[start Information given]

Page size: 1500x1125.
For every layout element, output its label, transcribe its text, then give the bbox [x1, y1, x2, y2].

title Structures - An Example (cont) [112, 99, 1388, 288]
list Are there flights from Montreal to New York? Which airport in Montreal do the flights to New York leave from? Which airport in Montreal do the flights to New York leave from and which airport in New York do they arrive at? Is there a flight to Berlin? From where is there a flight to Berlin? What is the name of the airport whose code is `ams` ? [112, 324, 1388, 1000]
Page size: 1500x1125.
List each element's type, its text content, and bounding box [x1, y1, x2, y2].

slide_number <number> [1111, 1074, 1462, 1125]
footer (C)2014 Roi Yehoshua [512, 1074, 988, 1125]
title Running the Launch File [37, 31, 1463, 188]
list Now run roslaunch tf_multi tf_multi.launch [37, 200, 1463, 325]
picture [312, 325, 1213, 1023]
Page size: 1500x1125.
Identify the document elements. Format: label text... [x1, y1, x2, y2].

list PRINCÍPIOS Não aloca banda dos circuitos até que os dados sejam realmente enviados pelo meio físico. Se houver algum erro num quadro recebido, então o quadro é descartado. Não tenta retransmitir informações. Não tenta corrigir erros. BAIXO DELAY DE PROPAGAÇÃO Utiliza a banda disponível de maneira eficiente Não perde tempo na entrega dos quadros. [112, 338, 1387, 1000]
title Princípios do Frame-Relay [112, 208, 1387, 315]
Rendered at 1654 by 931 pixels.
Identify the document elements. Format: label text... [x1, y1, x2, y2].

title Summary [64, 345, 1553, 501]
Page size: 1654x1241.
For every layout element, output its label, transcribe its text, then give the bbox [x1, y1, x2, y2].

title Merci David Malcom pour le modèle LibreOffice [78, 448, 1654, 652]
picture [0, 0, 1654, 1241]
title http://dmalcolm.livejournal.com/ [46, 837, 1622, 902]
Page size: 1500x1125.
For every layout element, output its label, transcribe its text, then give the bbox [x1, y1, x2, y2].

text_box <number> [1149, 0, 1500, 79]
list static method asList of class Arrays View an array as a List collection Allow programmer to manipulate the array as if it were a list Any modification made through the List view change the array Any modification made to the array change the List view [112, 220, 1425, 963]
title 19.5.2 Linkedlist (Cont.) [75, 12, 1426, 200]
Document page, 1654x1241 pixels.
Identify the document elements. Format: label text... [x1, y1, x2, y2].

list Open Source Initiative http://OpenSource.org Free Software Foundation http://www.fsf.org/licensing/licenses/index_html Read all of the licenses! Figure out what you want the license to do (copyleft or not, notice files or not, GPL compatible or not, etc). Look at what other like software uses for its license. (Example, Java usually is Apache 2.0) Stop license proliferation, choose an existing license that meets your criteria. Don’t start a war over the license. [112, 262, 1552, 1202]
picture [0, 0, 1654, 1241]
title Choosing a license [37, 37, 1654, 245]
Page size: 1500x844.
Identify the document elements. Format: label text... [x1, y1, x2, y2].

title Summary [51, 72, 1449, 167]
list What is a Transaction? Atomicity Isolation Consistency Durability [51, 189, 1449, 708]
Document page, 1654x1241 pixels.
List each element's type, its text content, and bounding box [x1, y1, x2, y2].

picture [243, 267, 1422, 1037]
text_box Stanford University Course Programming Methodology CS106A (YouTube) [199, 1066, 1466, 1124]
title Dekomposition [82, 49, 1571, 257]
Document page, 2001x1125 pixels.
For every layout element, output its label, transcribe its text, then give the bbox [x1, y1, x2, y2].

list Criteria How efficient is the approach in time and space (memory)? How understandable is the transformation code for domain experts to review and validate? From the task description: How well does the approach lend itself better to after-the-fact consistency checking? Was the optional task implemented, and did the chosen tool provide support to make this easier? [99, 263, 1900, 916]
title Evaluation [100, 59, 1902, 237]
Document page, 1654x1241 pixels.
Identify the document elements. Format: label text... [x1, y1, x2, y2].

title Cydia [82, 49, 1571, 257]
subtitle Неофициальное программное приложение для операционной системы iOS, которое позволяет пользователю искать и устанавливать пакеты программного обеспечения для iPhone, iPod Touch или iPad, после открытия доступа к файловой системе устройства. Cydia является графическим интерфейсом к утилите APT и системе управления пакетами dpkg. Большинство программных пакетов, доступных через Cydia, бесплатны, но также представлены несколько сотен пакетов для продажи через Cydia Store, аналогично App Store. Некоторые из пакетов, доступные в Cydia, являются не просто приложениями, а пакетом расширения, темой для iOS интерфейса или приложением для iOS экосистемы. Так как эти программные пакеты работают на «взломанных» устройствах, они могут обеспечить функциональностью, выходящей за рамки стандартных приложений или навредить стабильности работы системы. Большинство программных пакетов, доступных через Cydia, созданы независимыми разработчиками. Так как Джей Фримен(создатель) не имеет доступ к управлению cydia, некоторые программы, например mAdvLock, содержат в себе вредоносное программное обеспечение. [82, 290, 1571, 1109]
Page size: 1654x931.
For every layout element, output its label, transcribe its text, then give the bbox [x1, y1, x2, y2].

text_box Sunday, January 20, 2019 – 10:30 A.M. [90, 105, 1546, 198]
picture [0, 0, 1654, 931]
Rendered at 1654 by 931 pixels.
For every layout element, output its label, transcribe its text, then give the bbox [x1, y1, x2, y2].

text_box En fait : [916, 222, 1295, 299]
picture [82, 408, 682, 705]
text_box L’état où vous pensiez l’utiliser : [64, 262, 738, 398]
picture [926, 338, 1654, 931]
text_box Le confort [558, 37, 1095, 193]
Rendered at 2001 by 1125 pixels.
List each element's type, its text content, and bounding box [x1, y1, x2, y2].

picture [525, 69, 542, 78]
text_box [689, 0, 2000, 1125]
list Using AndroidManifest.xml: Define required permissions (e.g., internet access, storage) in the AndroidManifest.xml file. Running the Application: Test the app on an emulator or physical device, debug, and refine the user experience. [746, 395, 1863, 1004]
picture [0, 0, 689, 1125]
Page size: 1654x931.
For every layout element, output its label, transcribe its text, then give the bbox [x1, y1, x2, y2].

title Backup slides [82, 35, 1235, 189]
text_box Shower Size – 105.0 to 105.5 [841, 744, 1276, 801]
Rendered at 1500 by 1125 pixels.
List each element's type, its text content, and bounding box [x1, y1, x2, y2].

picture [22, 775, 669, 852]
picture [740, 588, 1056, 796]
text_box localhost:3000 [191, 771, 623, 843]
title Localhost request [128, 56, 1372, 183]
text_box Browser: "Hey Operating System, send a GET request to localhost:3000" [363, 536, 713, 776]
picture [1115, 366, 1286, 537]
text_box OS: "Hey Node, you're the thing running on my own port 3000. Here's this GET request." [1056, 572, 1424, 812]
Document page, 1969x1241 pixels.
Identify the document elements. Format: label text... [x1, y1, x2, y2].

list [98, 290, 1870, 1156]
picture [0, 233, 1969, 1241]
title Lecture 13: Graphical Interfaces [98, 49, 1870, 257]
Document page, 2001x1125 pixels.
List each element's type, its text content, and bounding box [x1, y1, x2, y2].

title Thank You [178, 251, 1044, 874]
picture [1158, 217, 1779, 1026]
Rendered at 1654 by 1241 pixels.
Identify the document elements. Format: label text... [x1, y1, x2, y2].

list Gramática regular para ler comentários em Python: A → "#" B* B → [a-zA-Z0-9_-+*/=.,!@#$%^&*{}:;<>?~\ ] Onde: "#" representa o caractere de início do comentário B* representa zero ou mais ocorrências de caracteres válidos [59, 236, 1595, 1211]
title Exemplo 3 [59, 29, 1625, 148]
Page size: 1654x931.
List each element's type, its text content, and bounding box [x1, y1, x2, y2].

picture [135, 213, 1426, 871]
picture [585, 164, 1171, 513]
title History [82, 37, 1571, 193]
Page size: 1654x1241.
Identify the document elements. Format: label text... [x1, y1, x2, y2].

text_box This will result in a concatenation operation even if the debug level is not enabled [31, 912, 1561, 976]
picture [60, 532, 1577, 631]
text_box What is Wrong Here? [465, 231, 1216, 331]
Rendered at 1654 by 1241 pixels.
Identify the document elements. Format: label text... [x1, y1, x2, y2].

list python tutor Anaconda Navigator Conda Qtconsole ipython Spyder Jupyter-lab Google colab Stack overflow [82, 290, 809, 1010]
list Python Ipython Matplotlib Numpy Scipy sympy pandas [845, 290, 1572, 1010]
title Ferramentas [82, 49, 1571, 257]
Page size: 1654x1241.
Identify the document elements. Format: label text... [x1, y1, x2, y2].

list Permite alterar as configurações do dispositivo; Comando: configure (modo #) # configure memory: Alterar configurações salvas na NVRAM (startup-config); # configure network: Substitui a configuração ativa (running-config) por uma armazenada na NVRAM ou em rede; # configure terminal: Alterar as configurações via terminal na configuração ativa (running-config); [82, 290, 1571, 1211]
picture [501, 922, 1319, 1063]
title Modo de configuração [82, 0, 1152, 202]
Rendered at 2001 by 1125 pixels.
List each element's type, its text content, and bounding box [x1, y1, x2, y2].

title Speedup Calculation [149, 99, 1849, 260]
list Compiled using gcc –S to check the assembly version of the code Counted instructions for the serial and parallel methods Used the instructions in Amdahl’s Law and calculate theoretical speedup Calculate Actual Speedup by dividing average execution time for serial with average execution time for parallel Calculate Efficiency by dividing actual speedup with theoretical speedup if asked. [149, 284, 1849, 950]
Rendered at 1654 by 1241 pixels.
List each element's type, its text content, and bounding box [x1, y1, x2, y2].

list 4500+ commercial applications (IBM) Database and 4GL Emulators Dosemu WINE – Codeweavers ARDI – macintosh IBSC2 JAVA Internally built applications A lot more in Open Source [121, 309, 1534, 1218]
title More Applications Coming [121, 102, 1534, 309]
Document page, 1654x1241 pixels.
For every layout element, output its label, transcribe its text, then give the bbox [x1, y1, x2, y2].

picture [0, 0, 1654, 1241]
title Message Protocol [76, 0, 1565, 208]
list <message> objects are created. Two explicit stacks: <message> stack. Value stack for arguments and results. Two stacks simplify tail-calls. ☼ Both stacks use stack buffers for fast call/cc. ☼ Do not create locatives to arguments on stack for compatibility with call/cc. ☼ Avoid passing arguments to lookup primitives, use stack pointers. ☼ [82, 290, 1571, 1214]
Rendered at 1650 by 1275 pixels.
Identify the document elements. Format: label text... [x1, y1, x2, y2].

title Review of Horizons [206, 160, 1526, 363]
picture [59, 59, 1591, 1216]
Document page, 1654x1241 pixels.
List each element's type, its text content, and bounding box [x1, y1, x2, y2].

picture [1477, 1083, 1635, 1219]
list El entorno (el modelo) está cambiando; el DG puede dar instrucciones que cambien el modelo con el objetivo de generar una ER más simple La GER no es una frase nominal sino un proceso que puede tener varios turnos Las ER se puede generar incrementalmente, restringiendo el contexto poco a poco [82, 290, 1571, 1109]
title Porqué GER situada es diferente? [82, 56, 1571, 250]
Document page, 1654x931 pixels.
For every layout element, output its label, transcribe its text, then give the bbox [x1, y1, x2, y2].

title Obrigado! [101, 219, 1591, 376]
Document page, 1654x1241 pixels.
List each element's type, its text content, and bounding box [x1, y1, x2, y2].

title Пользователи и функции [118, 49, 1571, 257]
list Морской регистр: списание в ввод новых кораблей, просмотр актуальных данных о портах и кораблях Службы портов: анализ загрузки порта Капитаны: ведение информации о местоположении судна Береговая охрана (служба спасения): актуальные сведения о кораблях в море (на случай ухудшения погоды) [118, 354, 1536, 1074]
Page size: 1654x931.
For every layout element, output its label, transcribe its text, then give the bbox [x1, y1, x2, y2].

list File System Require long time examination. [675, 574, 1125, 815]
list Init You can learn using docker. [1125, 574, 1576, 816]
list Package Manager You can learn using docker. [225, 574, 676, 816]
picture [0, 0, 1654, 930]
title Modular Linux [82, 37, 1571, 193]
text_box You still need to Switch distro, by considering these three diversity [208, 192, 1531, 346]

[end Information given]

> **Task details**: Edit the lines from the start of the items through the line containing "title Structures - An", inclusive, replacing "transcribe" with "copy" and leaving everything else unchanged.

> **Result of this exercise**:
Page size: 1500x1125.
For every layout element, output its label, copy its text, then give the bbox [x1, y1, x2, y2].

title Structures - An Example (cont) [112, 99, 1388, 288]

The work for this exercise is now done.